Labor Code section 5405.5 was amended as part of the Margolin-Bill Greene Workers' Compensation Reform Act of 1989. (Stats. 1989, ch. 892, § 48, No. 5 Deering's Adv. Legis. Service, p. 2995.) Section 5405.5 currently provides: "Except as otherwise provided in Sections 4644 and 5410, the period within which an employee may request vocational rehabilitation benefits provided by Article 2.6 (commencing with Section 4635) of Part 2 of Chapter 2 is one year from the date of the last finding of permanent disability by the appeals board, or one year from the date the appeals board approved a compromise and release of other issues." Except for section 5410, the provisions to which section 5405.5 currently refers are part of the Margolin-Bill Greene Workers' Compensation Reform Act of 1989. (Stats. 1989, ch. 892, § 33, No. 5 Deering's Adv. Legis.

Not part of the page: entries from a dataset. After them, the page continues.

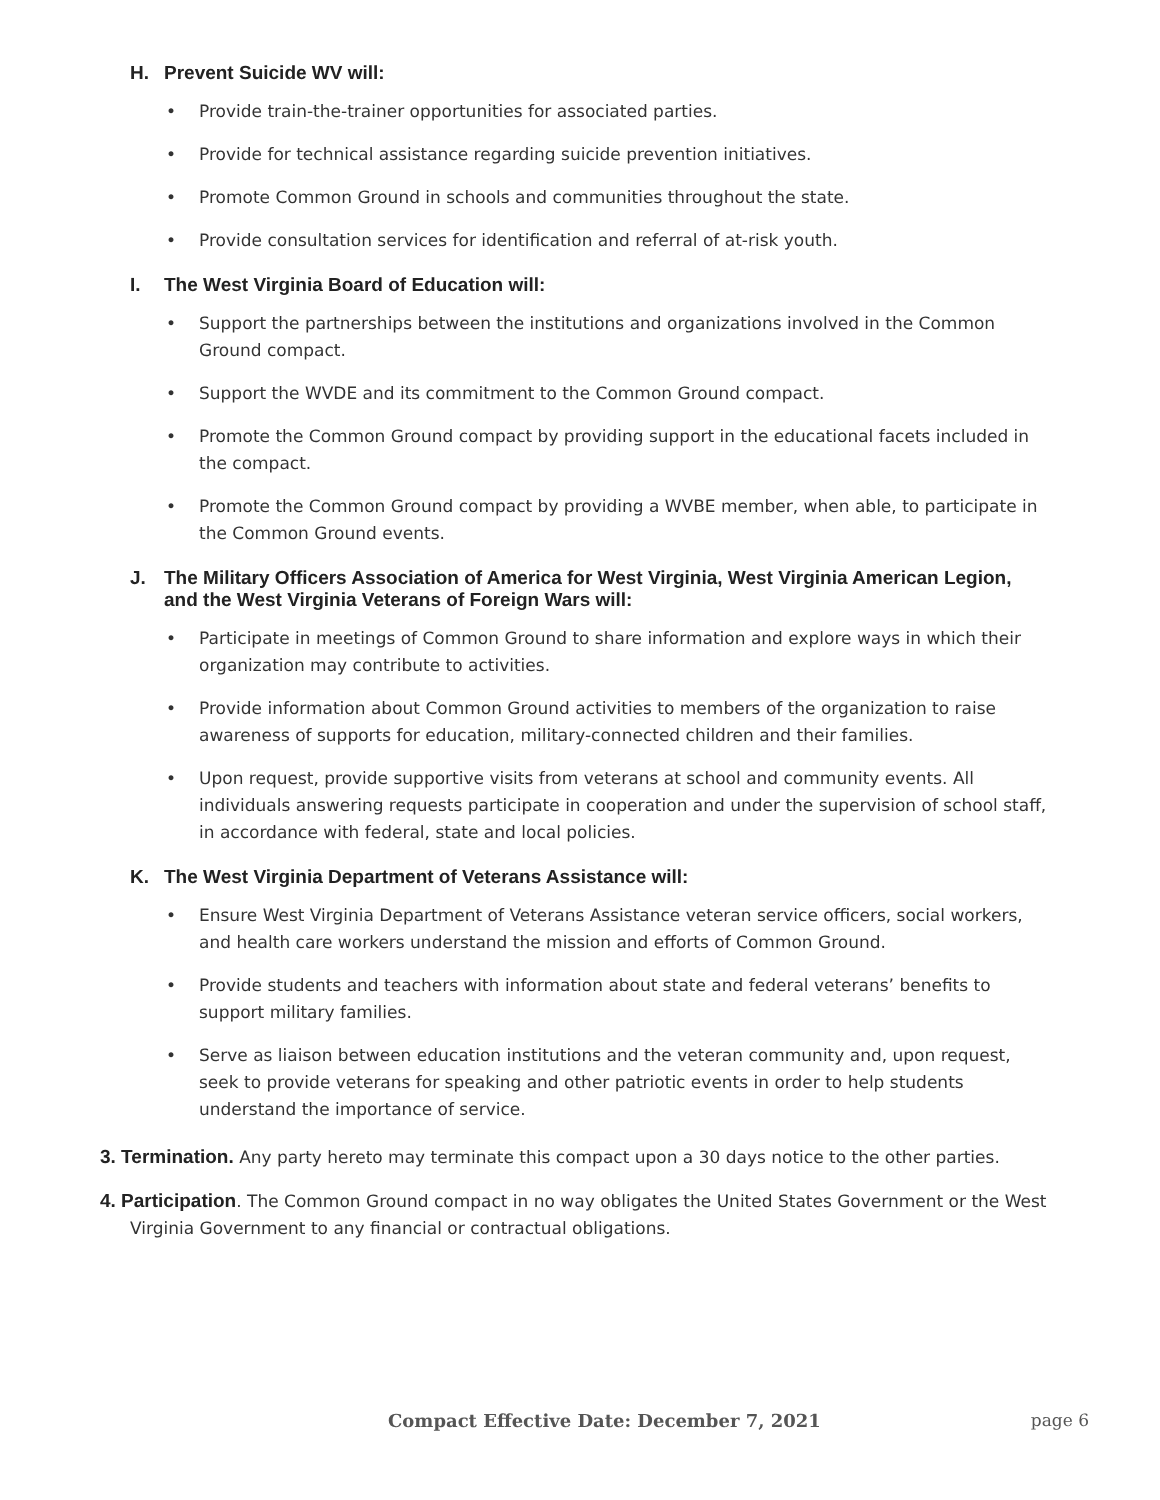H. Prevent Suicide WV will:
• Provide train-the-trainer opportunities for associated parties.
• Provide for technical assistance regarding suicide prevention initiatives.
• Promote Common Ground in schools and communities throughout the state.
• Provide consultation services for identification and referral of at-risk youth.
I. The West Virginia Board of Education will:
• Support the partnerships between the institutions and organizations involved in the Common Ground compact.
• Support the WVDE and its commitment to the Common Ground compact.
• Promote the Common Ground compact by providing support in the educational facets included in the compact.
• Promote the Common Ground compact by providing a WVBE member, when able, to participate in the Common Ground events.
J. The Military Officers Association of America for West Virginia, West Virginia American Legion, and the West Virginia Veterans of Foreign Wars will:
• Participate in meetings of Common Ground to share information and explore ways in which their organization may contribute to activities.
• Provide information about Common Ground activities to members of the organization to raise awareness of supports for education, military-connected children and their families.
• Upon request, provide supportive visits from veterans at school and community events. All individuals answering requests participate in cooperation and under the supervision of school staff, in accordance with federal, state and local policies.
K. The West Virginia Department of Veterans Assistance will:
• Ensure West Virginia Department of Veterans Assistance veteran service officers, social workers, and health care workers understand the mission and efforts of Common Ground.
• Provide students and teachers with information about state and federal veterans’ benefits to support military families.
• Serve as liaison between education institutions and the veteran community and, upon request, seek to provide veterans for speaking and other patriotic events in order to help students understand the importance of service.
3. Termination. Any party hereto may terminate this compact upon a 30 days notice to the other parties.
4. Participation. The Common Ground compact in no way obligates the United States Government or the West Virginia Government to any financial or contractual obligations.
Compact Effective Date: December 7, 2021 page 6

Service, pp. 2980-2986.)

FN 3. On the date of injury, former rule 10007.1 provided: "(a) All matters regarding the provision of vocational rehabilitation services shall be submitted initially to the Bureau except as otherwise provided by this section. [¶] (b) Where the question of entitlement to vocational rehabilitation services is first raised before a workers' compensation judge and there are good faith issues which, if resolved against the employee, would defeat his or her right to all compensation, the judge shall determine the issues and, if appropriate, then refer the question of entitlement to vocational rehabilitation services to the Bureau. [¶] (c) Where the question of entitlement to vocational rehabilitation services is first raised before a workers' compensation judge and there are no issues which would bar the employee's right to compensation, the judge shall refer the question of entitlement to vocational rehabilitation services to the Bureau for its recommendations before entering a finding, decision or award on the issue of vocational rehabilitation." (Cal. Admin. Register, Register 81, No. 25.)

Present rule 10013 has essentially the same language.

FN *. Retired Associate Justice of the Court of Appeal sitting under assignment by the Chairperson of the Judicial Council.